• **Instruction**
Locate the line containing "Document page, 2001x1125 pixels." in the material below. Copy that line and all following lines through the end exactly, omitting any pictures.

"""

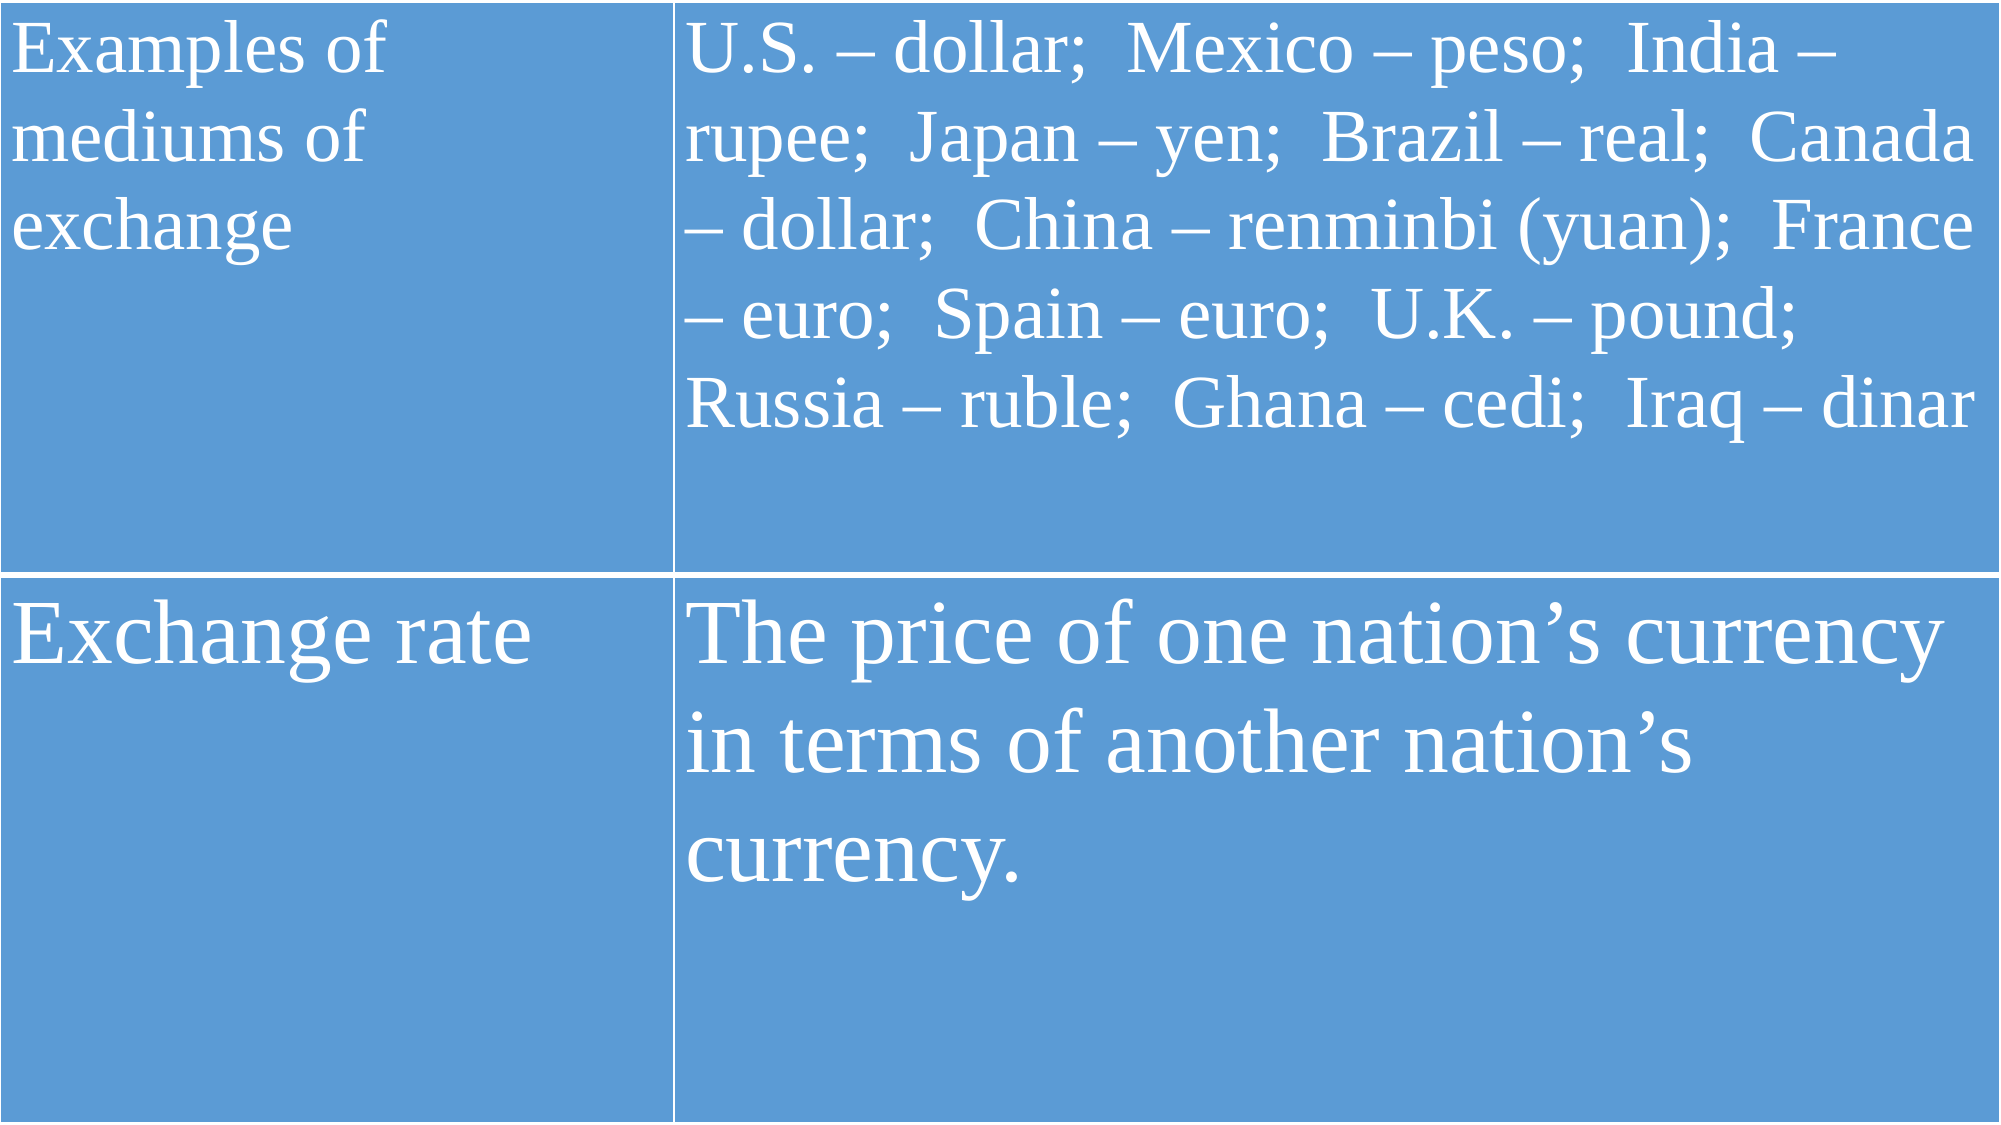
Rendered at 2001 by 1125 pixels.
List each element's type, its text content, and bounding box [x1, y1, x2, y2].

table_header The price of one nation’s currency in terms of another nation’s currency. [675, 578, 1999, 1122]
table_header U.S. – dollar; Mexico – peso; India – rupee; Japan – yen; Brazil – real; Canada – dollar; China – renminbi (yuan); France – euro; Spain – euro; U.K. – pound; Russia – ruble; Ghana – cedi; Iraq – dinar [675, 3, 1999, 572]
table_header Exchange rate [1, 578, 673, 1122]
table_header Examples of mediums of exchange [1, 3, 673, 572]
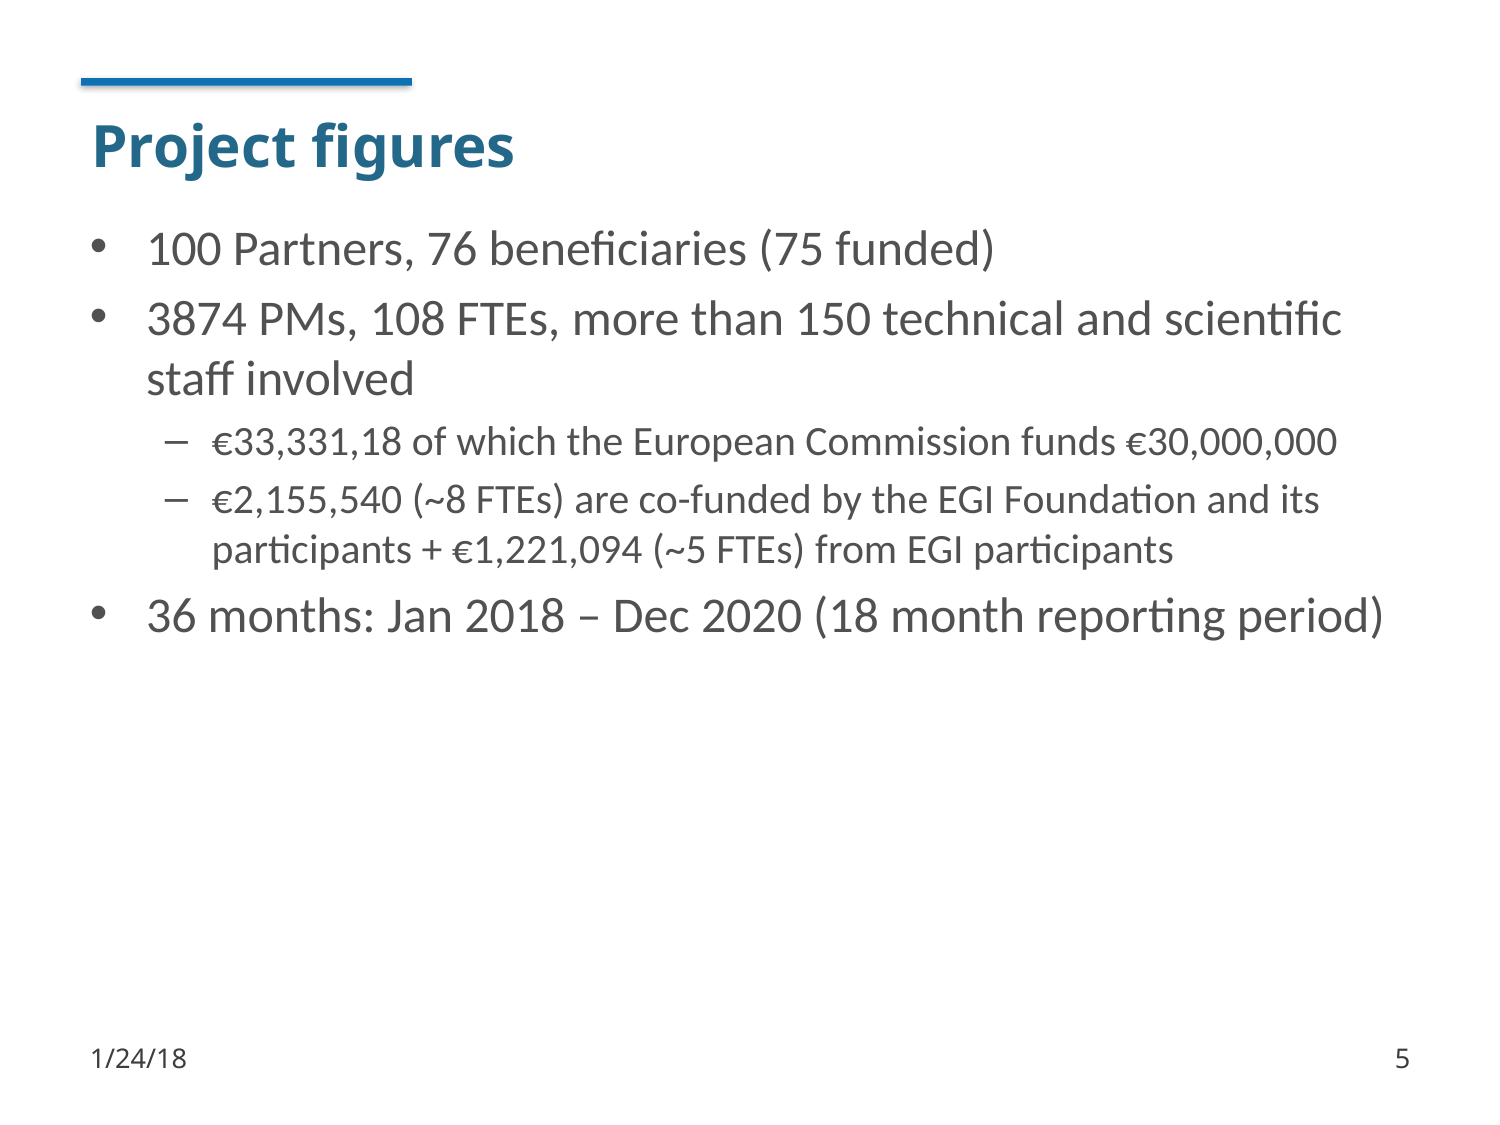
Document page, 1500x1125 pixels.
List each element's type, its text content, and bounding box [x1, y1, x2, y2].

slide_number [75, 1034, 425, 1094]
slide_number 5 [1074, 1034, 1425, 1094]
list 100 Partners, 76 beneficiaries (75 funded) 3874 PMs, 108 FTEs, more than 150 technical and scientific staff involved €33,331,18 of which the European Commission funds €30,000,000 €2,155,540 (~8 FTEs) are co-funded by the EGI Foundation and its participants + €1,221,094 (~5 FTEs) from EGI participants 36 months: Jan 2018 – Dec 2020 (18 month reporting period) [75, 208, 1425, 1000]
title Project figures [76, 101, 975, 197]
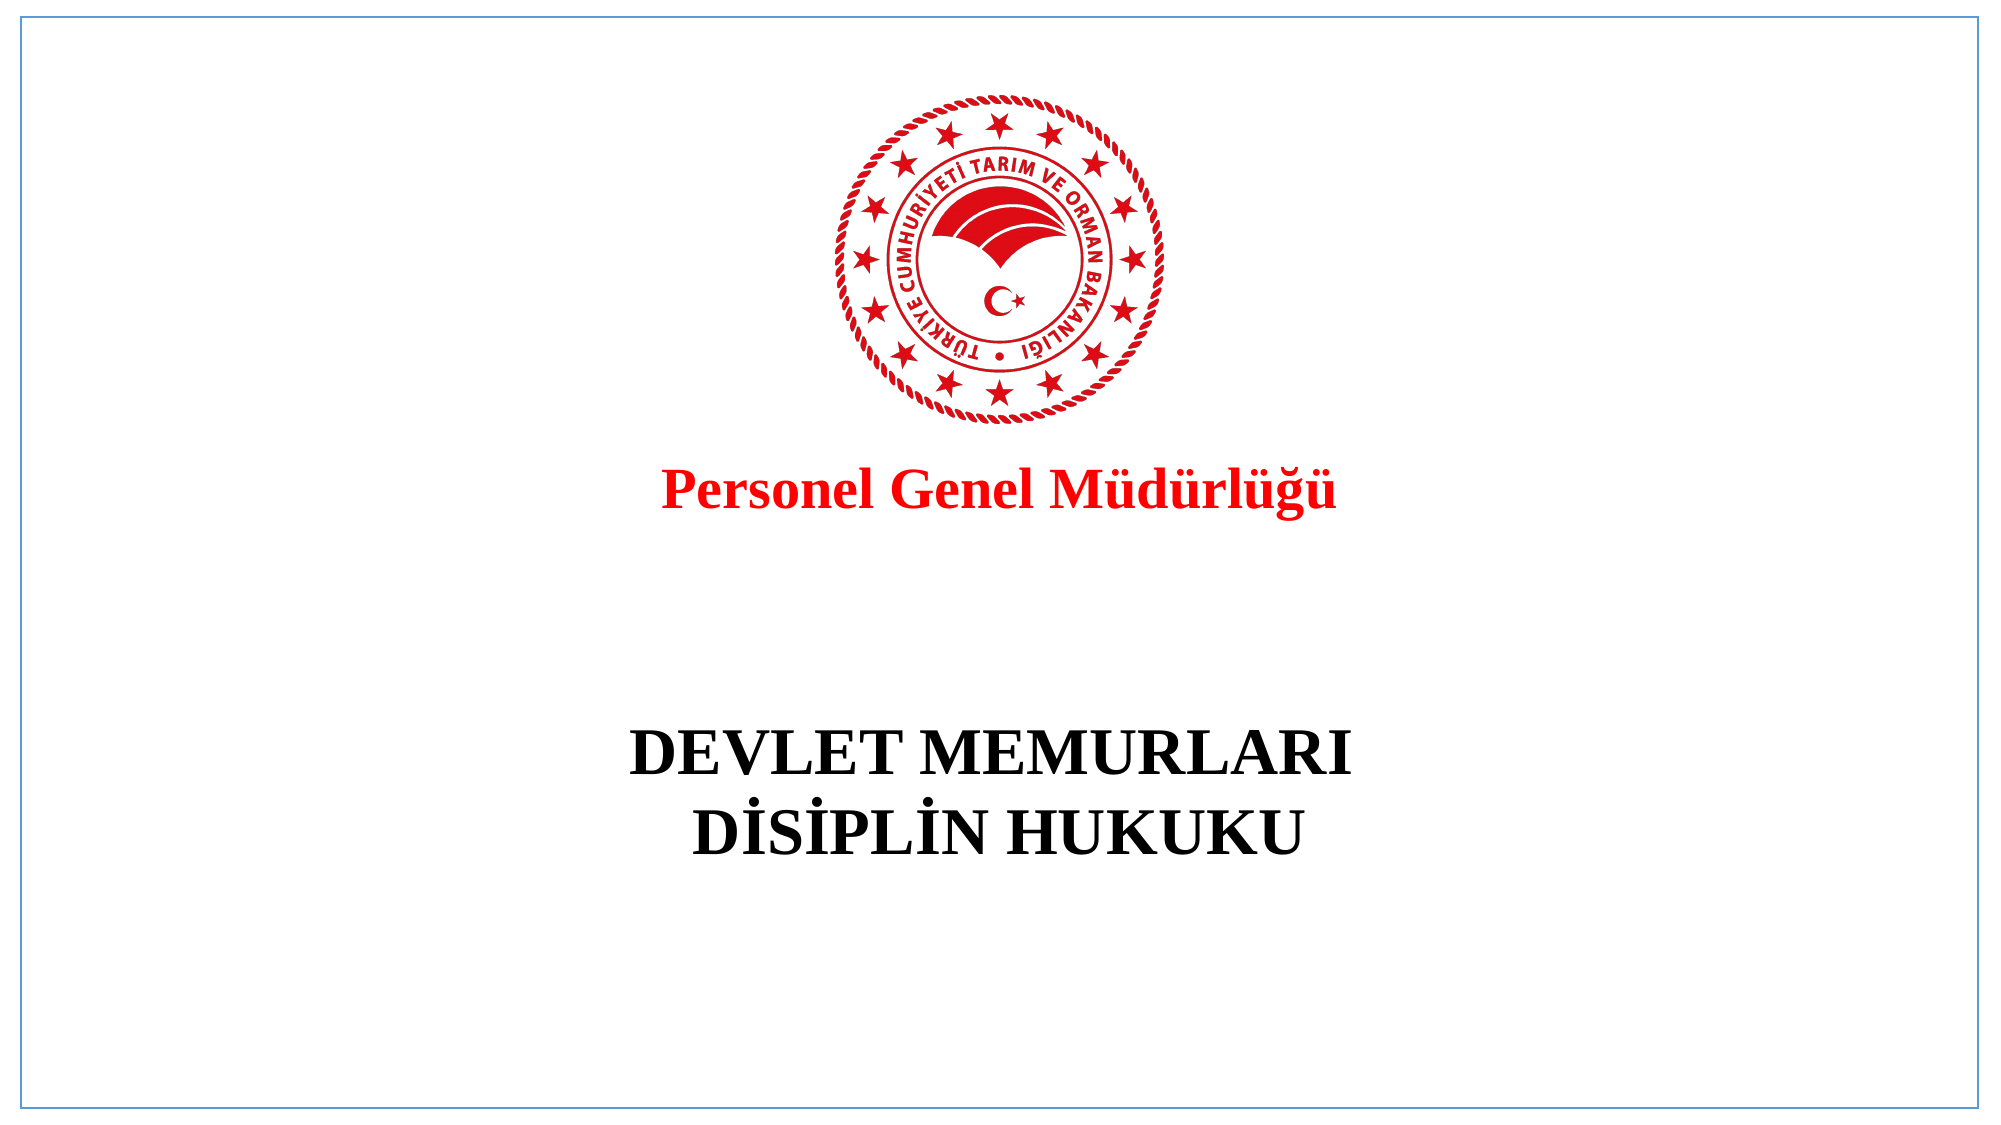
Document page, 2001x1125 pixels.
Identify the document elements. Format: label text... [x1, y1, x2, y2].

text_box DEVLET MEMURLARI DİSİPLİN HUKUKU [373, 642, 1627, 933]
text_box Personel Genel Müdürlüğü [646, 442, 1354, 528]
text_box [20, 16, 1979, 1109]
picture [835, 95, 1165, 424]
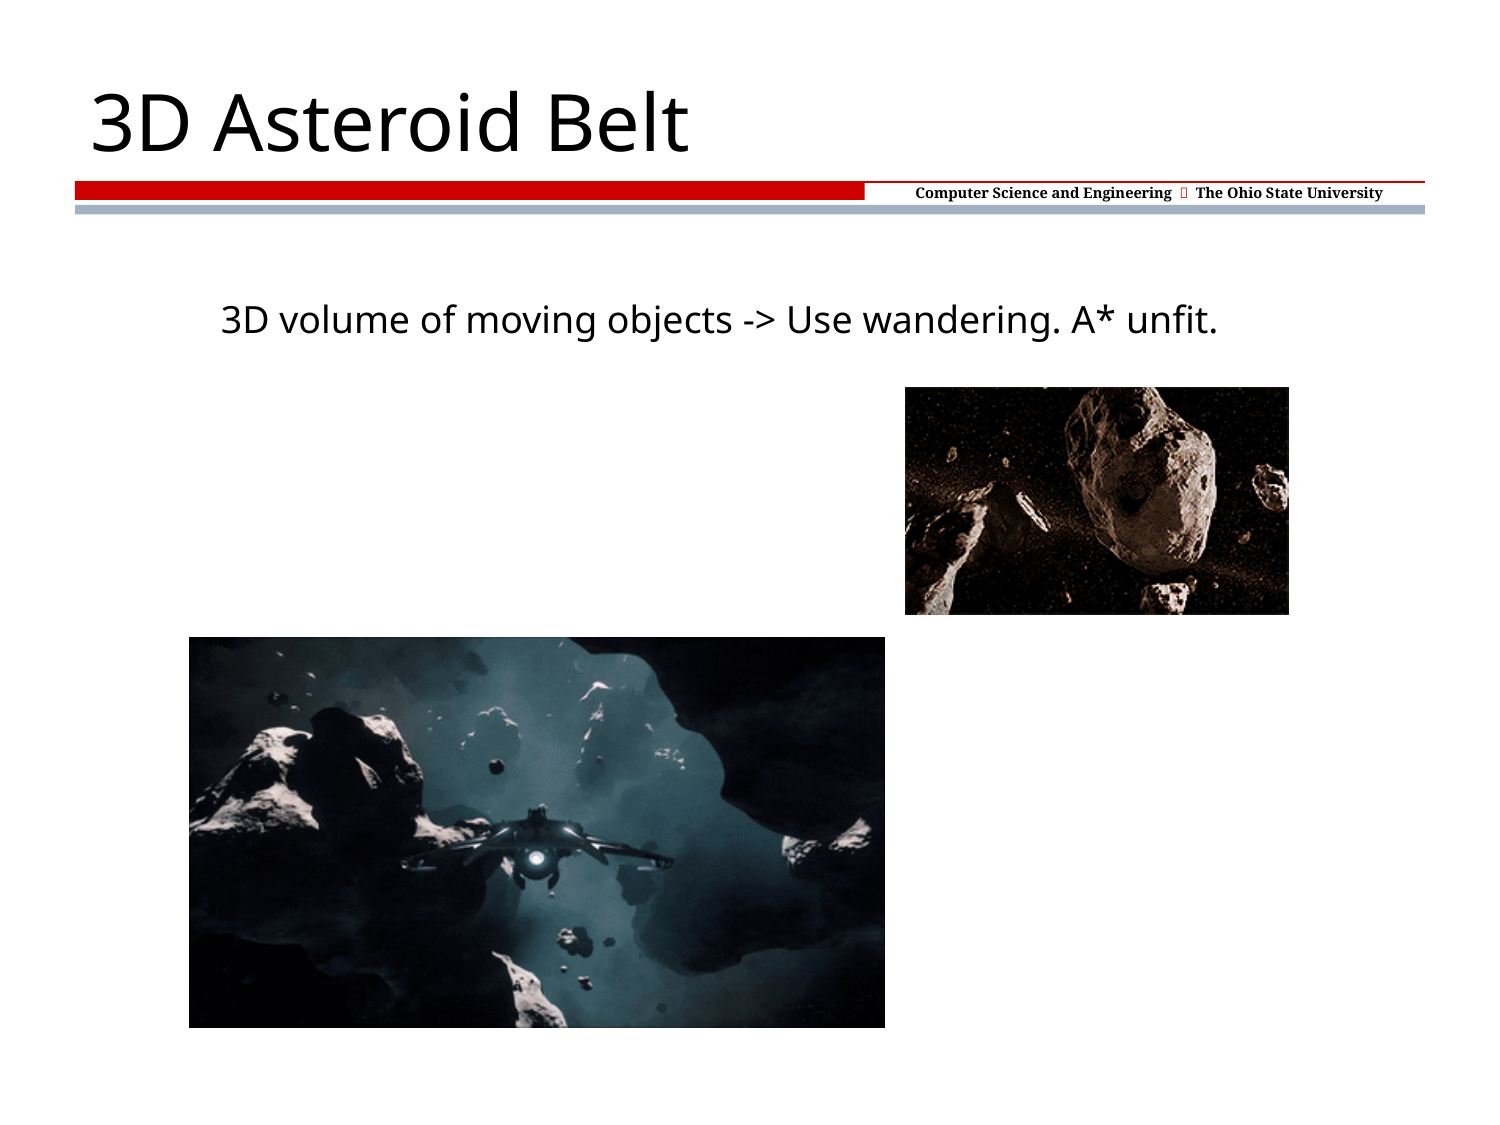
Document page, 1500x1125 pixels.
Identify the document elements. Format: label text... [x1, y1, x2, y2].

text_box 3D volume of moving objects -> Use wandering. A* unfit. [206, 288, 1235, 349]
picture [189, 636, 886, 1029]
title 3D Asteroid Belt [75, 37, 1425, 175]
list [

"""

• **Exercise result**
Document page, 2001x1125 pixels.
Identify the document elements. Format: label text... [x1, y1, x2, y2].

text_box DEVLET MEMURLARI DİSİPLİN HUKUKU [373, 642, 1627, 933]
text_box Personel Genel Müdürlüğü [646, 442, 1354, 528]
text_box [20, 16, 1979, 1109]
picture [835, 95, 1165, 424]
Document page, 1500x1125 pixels.
Identify the document elements. Format: label text... [x1, y1, x2, y2].

text_box 3D volume of moving objects -> Use wandering. A* unfit. [206, 288, 1235, 349]
picture [189, 636, 886, 1029]
title 3D Asteroid Belt [75, 37, 1425, 175]
list [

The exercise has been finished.